Data Types

Data Types #

This page describes the data types supported in PyFlink Table API.

Data Type #

A data type describes the logical type of a value in the table ecosystem. It can be used to declare input and/or output types of Python user-defined functions. Users of the Python Table API work with instances of pyflink.table.types.DataType within the Python Table API or when defining user-defined functions.

A DataType instance declares the logical type which does not imply a concrete physical representation for transmission or storage. All pre-defined data types are available in pyflink.table.types and can be instantiated with the utility methods defined in pyflink.table.types.DataTypes.

A list of all pre-defined data types can be found below.

Data Type and Python Type Mapping #

A data type can be used to declare input and/or output types of Python user-defined functions. The inputs will be converted to Python objects corresponding to the data type and the type of the user-defined functions result must also match the defined data type.

For vectorized Python UDF, the input types and output type are pandas.Series. The element type of the pandas.Series corresponds to the specified data type.

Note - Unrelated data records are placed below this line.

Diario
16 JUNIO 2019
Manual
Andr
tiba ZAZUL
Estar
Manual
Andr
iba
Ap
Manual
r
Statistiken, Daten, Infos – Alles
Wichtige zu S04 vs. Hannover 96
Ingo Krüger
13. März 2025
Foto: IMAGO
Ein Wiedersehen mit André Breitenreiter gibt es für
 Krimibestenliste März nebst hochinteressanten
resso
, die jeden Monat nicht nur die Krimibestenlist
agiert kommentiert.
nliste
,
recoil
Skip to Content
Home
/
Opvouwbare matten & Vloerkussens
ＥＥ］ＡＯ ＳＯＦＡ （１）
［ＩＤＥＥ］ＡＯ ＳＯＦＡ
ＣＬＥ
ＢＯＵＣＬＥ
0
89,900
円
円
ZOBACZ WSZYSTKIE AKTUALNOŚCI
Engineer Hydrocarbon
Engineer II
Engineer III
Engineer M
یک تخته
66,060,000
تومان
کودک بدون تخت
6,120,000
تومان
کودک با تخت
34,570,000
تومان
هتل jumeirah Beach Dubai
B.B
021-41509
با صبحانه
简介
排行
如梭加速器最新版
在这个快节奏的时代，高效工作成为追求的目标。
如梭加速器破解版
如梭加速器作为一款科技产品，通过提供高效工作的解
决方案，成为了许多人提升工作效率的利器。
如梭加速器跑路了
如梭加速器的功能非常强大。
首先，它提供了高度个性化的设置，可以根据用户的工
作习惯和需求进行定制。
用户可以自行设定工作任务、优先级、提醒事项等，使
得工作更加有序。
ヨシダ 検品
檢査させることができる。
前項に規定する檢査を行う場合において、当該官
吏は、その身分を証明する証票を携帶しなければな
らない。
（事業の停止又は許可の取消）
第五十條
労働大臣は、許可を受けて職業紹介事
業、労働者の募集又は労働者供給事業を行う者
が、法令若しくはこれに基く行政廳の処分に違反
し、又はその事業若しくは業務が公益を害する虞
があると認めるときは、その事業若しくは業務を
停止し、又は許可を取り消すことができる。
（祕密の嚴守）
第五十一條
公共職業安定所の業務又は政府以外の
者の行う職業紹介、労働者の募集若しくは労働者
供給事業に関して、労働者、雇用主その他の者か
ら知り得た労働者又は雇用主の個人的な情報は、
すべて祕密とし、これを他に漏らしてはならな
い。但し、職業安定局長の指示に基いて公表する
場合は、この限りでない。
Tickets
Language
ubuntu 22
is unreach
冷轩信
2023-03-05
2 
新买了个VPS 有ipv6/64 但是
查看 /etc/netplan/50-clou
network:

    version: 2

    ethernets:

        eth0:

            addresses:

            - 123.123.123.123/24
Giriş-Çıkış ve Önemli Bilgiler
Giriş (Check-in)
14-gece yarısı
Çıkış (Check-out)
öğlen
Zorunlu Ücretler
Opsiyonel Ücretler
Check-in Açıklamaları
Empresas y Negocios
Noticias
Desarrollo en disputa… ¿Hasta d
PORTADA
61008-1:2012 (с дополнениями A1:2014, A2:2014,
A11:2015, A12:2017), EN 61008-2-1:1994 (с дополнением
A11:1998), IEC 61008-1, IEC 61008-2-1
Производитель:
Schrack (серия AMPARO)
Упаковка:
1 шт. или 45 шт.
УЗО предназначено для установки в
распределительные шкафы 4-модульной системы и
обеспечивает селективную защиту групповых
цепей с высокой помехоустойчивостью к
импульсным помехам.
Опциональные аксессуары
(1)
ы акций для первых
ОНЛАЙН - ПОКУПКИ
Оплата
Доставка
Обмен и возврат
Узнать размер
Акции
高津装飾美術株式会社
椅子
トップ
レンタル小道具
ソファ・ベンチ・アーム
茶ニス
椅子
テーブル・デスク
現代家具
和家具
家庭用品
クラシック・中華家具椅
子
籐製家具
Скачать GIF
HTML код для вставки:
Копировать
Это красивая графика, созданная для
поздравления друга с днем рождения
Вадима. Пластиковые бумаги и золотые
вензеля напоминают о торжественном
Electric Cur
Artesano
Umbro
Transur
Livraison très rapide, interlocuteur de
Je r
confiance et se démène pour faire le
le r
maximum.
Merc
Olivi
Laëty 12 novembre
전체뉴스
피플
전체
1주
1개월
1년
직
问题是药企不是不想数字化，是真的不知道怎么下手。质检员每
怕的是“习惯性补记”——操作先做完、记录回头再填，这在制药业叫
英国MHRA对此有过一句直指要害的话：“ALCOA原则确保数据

Data Type Python Type Pandas Type
BOOLEAN bool numpy.bool_
TINYINT int numpy.int8
SMALLINT int numpy.int16
INT int numpy.int32
BIGINT int numpy.int64
FLOAT float numpy.float32
DOUBLE float numpy.float64
VARCHAR str str
VARBINARY bytes bytes
DECIMAL decimal.Decimal decimal.Decimal
DATE datetime.date datetime.date
TIME datetime.time datetime.time
TimestampType datetime.datetime datetime.datetime
LocalZonedTimestampType datetime.datetime datetime.datetime
INTERVAL YEAR TO MONTH int Not Supported Yet
INTERVAL DAY TO SECOND datetime.timedelta Not Supported Yet
ARRAY list numpy.ndarray
MULTISET list Not Supported Yet
MAP dict Not Supported Yet
ROW Row dict